DNA is a natural polymer molecule, made up of four different types of monomer. The sequence of these monomers along the chain is a kind of code, containing the information needed to make protein molecules. Each different protein is encoded in a stretch of DNA called a gene. So DNA is a molecular library in which cells store all the blueprints for their proteins.

Lecture 2: The Trainer That Ran Over the World

Training shoes are made to be treated badly. By the time they wear out, an athlete’s shoes will probably have run the distance from London to Turkey and back. The pounding that they’ll have suffered during that time is equivalent to dropping three blue whales onto them. And they’ll have absorbed enough sweat to fill a bathtub to the brim.

So we shouldn’t be surprised that trainers don’t last forever; it’s amazing that they last even six months. But they are no ordinary shoe. They have been engineered as carefully as a car, and made from many different materials – all hand-picked for the job. After all, if all we wanted was a strong trainer we could make it out of steel – but that wouldn’t help a sprinter break the world record! Instead there are bouncy plastics, waterproof fabrics, panels that reflect light, perhaps Velcro fasteners, and sometimes even pressure-activated lights in the heel! And powerful glues stick the whole thing together.

How do we make materials with all these properties? And how do we stick them together to make a training shoe? And what has this got to do with motor racing and Jumbo jets?

Big stretch

The soles of your training shoes are made from a type of rubber. Natural rubber was used hundreds of years ago by the tribespeople of Central America. It oozes as a gummy liquid from rubber trees. The Central Americans knew how to make waterproof footwear from this gum by coating their shoes or feet with it and letting it dry – the world’s first Wellington boots.

+-------+

» EXERCISE DETAILS
Set down, word for word, the part of the training-shoe lecture that opens with the words containing "So we shouldn’t" and closes with "whole thing together.".

+-------+

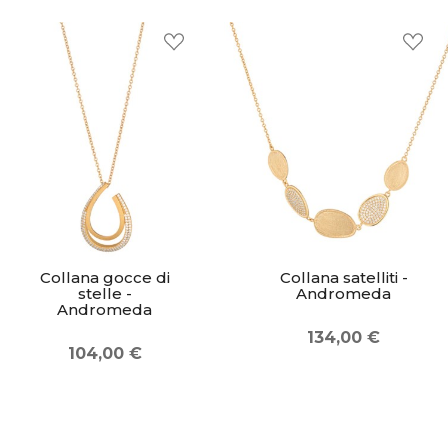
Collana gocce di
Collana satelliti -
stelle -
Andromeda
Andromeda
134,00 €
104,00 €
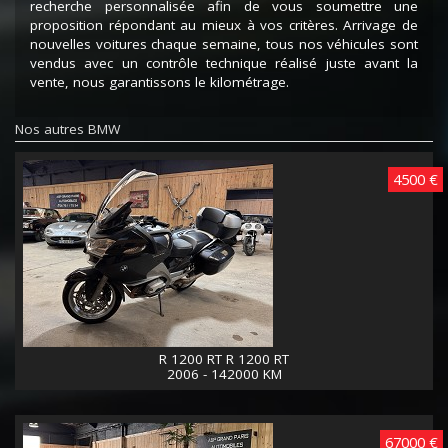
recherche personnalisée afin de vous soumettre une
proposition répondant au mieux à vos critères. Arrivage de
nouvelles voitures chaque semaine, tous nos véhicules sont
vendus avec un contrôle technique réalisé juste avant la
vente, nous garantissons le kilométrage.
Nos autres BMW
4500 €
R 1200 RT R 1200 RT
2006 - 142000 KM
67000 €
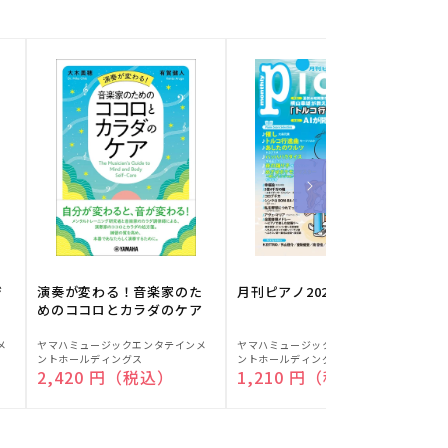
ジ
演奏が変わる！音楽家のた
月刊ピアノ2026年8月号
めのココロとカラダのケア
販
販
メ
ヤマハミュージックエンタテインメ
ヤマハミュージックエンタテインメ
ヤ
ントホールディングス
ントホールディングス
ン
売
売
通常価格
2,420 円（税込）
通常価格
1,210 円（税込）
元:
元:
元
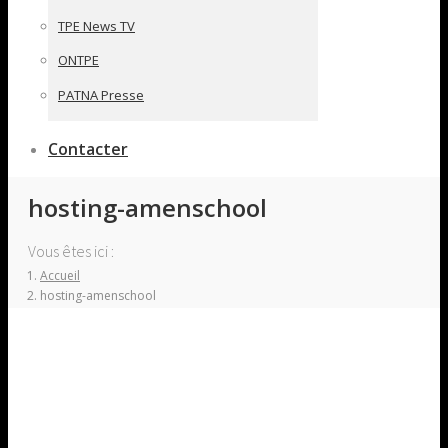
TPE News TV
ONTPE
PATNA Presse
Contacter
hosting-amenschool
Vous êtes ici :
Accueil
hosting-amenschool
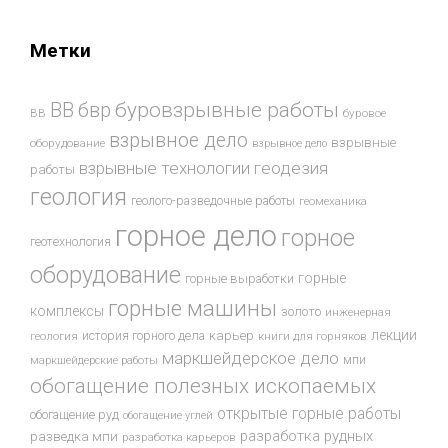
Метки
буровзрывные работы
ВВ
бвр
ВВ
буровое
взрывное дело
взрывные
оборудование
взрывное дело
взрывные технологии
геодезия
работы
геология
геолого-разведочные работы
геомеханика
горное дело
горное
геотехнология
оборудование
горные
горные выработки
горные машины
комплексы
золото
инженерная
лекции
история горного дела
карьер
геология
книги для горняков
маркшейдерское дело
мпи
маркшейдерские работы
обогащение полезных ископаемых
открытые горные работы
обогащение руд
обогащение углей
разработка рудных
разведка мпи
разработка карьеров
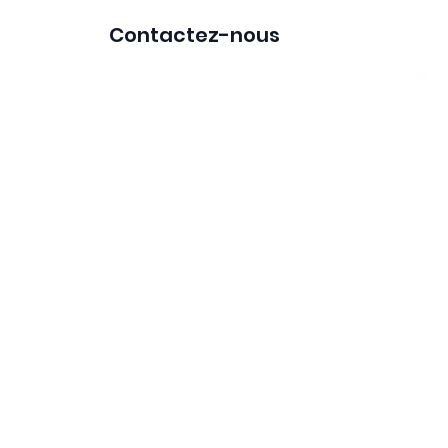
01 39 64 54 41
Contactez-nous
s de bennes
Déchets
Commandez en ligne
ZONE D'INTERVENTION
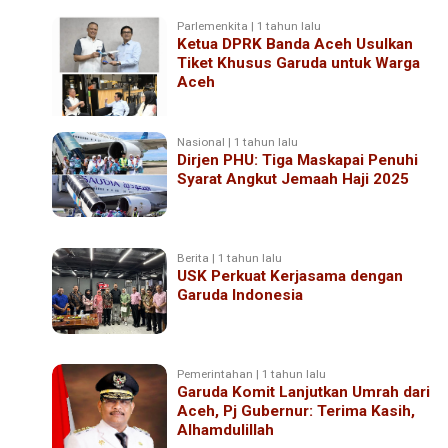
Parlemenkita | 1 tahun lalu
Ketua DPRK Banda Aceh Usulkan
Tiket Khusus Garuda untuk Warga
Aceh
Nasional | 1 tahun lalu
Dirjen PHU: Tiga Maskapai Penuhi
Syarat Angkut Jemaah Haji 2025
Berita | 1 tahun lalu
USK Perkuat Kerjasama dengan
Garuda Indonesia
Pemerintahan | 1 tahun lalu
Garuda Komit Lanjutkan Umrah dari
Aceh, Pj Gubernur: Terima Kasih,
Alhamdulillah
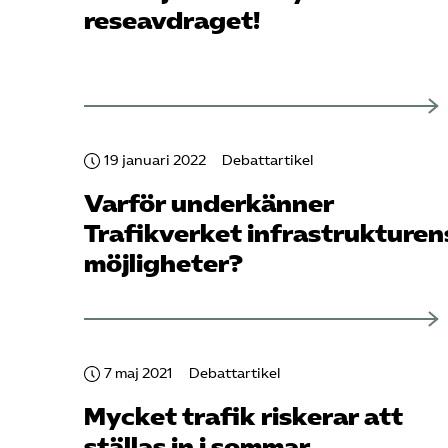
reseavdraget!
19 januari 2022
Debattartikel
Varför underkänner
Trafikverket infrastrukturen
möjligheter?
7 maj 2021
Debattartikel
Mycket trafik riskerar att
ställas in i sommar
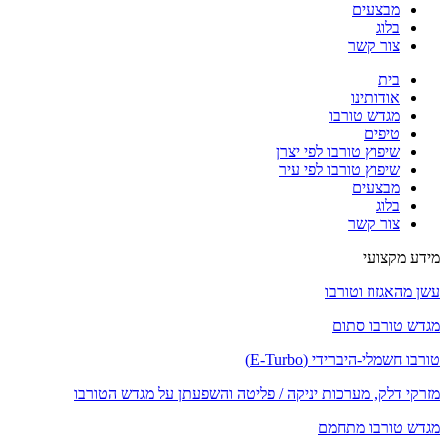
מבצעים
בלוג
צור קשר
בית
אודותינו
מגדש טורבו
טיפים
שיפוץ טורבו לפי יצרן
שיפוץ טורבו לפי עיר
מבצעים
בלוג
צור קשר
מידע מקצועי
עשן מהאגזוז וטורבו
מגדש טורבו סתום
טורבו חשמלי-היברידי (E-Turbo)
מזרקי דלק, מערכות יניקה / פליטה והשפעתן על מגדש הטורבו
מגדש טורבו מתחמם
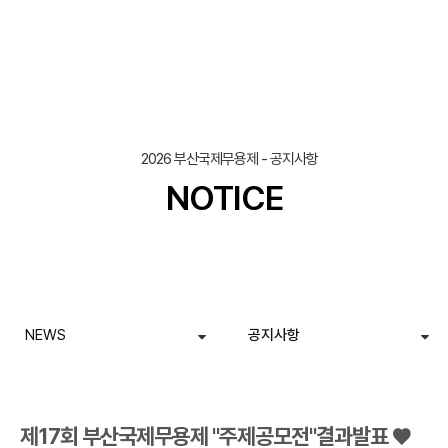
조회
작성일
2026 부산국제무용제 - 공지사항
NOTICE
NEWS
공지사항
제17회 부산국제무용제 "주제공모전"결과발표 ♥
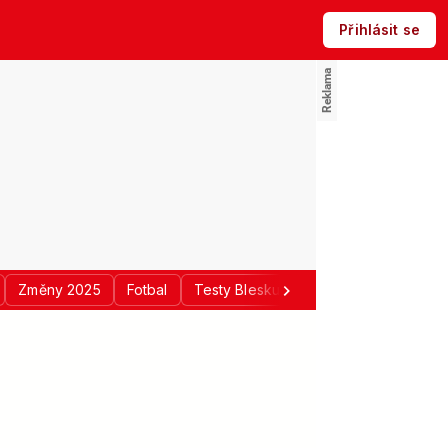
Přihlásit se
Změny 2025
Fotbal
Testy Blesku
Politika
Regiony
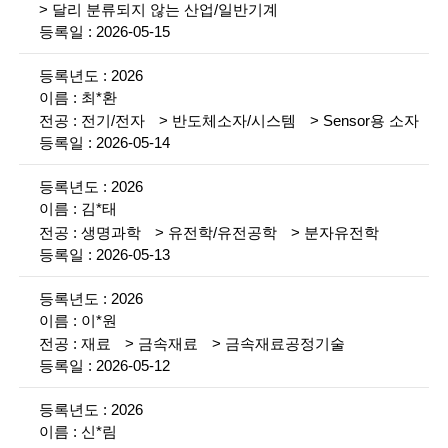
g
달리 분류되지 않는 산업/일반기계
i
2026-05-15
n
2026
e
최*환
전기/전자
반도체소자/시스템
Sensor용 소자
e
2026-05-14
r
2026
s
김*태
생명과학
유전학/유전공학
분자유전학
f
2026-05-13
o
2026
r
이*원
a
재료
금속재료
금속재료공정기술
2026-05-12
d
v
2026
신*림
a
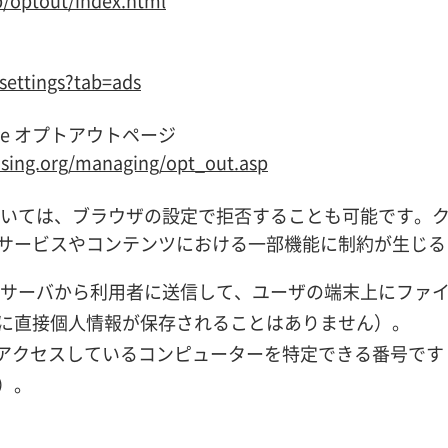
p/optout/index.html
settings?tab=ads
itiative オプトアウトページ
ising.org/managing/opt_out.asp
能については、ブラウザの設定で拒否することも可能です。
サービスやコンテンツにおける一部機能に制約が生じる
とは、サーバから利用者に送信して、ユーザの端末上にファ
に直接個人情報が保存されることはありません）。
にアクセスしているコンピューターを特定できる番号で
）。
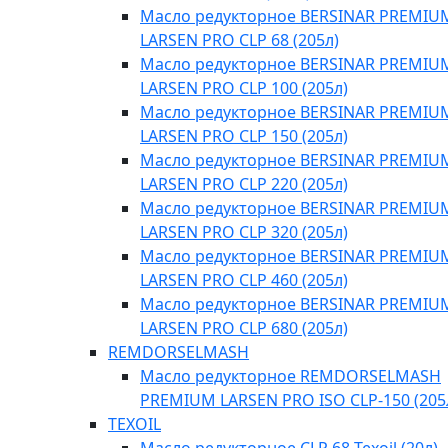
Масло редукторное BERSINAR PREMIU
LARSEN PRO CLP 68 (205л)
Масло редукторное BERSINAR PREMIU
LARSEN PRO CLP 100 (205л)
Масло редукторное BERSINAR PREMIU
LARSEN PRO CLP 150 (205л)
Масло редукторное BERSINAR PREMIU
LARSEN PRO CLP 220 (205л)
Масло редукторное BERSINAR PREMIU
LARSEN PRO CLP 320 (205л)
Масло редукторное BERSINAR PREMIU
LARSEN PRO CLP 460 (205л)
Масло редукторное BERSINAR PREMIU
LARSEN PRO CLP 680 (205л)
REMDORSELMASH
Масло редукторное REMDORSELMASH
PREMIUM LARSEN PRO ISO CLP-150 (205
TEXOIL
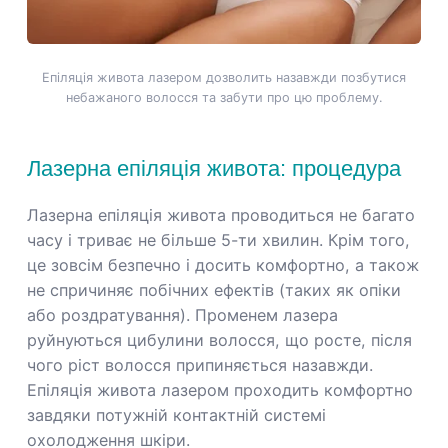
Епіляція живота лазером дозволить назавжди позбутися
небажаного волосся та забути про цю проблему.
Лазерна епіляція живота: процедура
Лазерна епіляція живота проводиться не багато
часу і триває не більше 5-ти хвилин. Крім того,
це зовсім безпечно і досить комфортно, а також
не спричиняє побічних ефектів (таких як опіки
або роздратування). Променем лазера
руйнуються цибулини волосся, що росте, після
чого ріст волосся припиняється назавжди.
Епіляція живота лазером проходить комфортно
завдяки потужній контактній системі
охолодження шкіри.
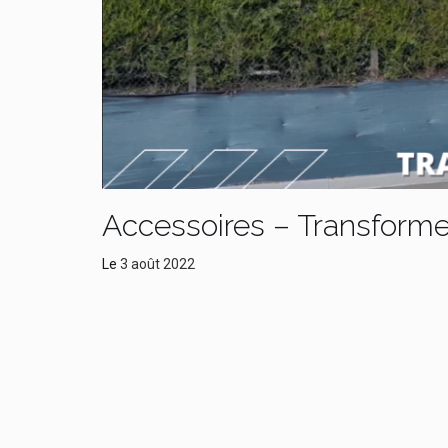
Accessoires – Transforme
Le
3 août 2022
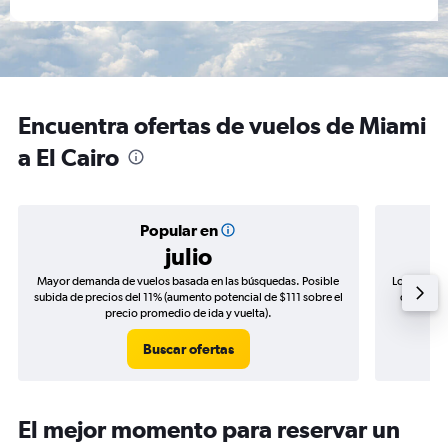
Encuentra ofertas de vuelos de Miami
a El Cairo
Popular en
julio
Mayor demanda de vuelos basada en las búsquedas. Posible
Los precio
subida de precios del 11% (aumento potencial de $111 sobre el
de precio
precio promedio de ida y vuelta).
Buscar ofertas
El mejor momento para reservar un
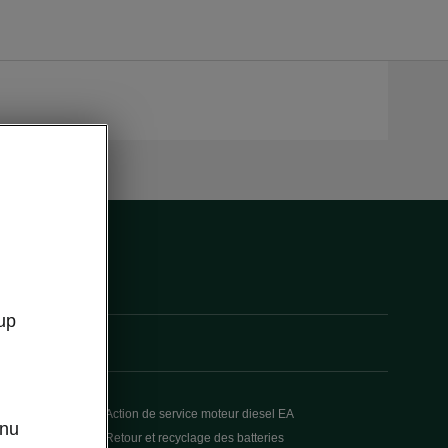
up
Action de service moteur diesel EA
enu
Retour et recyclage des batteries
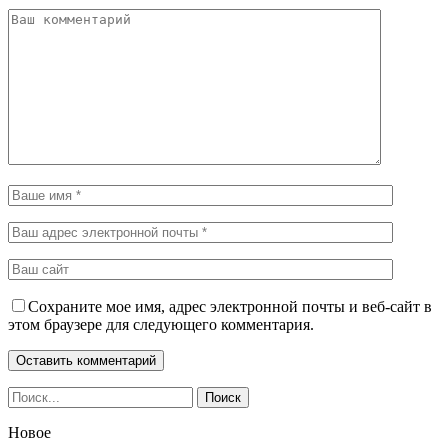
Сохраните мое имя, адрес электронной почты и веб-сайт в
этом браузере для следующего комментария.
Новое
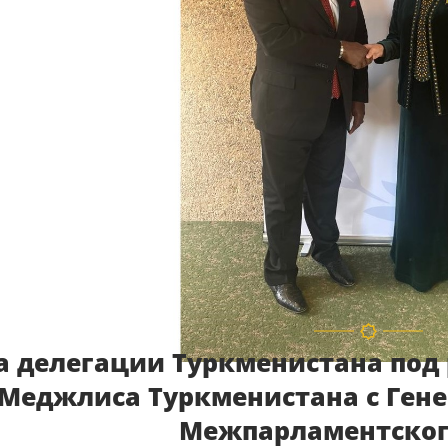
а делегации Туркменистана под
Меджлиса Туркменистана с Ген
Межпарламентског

+-------+

» SOLUTION
So we shouldn’t be surprised that trainers don’t last forever; it’s amazing that they last even six months. But they are no ordinary shoe. They have been engineered as carefully as a car, and made from many different materials – all hand-picked for the job. After all, if all we wanted was a strong trainer we could make it out of steel – but that wouldn’t help a sprinter break the world record! Instead there are bouncy plastics, waterproof fabrics, panels that reflect light, perhaps Velcro fasteners, and sometimes even pressure-activated lights in the heel! And powerful glues stick the whole thing together.